_Study text:_
-=-=-

Like any large open world game Legion has its fair share of weird bugs, glitches and unfortunately random crashes that’ll make your experience either hilarious or frustrating. My first crash (it was actually a hard lock, something I haven’t seen in years!) was when I was bullying a NPC around for a few minutes, trying to push them into a corner for reasons I can’t really remember now. It seemed at one point it started to try and figure out how to path out of the situation and that send the game engine quite spare and locked it up completely. The random crashes after then were thankfully infrequent, I think due to a patch that came through to address exactly that. It’s likely to get better as time goes on with the one exception of when the multiplayer patch comes out. It’ll probably be hilariously bad for a week or two before the worst things get patched out so unless you’re really keen to play this multiplayer for whatever reason consider yourself warned.

-=-=-

Reproduce the entire text about crashes and bugs in Legion word for word. The listing below is separate material and has no connection to the text about crashes and bugs in Legion.

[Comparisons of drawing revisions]
-=-=-

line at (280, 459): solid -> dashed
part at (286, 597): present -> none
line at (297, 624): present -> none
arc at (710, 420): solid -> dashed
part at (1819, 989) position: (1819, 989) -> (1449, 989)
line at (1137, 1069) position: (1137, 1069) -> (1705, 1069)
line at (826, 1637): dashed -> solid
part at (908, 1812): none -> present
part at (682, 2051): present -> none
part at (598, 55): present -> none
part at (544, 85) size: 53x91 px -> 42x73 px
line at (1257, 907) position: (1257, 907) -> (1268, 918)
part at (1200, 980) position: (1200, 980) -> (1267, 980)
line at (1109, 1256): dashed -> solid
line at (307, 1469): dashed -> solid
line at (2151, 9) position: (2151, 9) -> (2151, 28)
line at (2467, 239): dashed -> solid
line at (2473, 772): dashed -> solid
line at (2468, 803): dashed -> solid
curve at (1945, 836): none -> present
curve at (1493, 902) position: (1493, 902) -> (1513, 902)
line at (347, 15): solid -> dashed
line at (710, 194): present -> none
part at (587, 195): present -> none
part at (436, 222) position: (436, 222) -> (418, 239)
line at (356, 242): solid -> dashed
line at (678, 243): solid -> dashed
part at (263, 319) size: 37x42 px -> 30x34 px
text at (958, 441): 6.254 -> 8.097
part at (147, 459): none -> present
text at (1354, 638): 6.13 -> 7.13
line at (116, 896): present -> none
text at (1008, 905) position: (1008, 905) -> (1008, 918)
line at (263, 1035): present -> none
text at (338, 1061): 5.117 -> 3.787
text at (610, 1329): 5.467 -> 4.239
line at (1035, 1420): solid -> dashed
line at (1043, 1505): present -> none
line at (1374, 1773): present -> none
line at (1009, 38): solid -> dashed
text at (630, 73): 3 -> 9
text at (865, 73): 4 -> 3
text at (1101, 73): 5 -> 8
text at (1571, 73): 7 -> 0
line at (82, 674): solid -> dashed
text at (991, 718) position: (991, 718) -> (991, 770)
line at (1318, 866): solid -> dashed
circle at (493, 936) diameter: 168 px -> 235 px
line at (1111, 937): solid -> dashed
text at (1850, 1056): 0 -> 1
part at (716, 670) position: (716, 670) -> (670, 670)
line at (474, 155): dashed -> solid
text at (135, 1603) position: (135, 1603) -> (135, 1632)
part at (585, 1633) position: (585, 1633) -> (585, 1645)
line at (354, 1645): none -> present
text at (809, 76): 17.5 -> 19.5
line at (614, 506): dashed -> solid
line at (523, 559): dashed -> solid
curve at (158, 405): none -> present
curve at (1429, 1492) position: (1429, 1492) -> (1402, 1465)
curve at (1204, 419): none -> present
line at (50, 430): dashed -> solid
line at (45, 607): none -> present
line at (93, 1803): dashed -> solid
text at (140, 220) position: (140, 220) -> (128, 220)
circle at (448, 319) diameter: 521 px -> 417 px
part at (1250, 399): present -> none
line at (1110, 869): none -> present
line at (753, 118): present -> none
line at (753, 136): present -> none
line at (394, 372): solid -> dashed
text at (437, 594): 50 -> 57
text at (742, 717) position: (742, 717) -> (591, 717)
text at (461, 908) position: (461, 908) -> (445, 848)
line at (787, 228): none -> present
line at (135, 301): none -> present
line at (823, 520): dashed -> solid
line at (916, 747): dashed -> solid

-=-=-

_Written answer:_
Like any large open world game Legion has its fair share of weird bugs, glitches and unfortunately random crashes that’ll make your experience either hilarious or frustrating. My first crash (it was actually a hard lock, something I haven’t seen in years!) was when I was bullying a NPC around for a few minutes, trying to push them into a corner for reasons I can’t really remember now. It seemed at one point it started to try and figure out how to path out of the situation and that send the game engine quite spare and locked it up completely. The random crashes after then were thankfully infrequent, I think due to a patch that came through to address exactly that. It’s likely to get better as time goes on with the one exception of when the multiplayer patch comes out. It’ll probably be hilariously bad for a week or two before the worst things get patched out so unless you’re really keen to play this multiplayer for whatever reason consider yourself warned.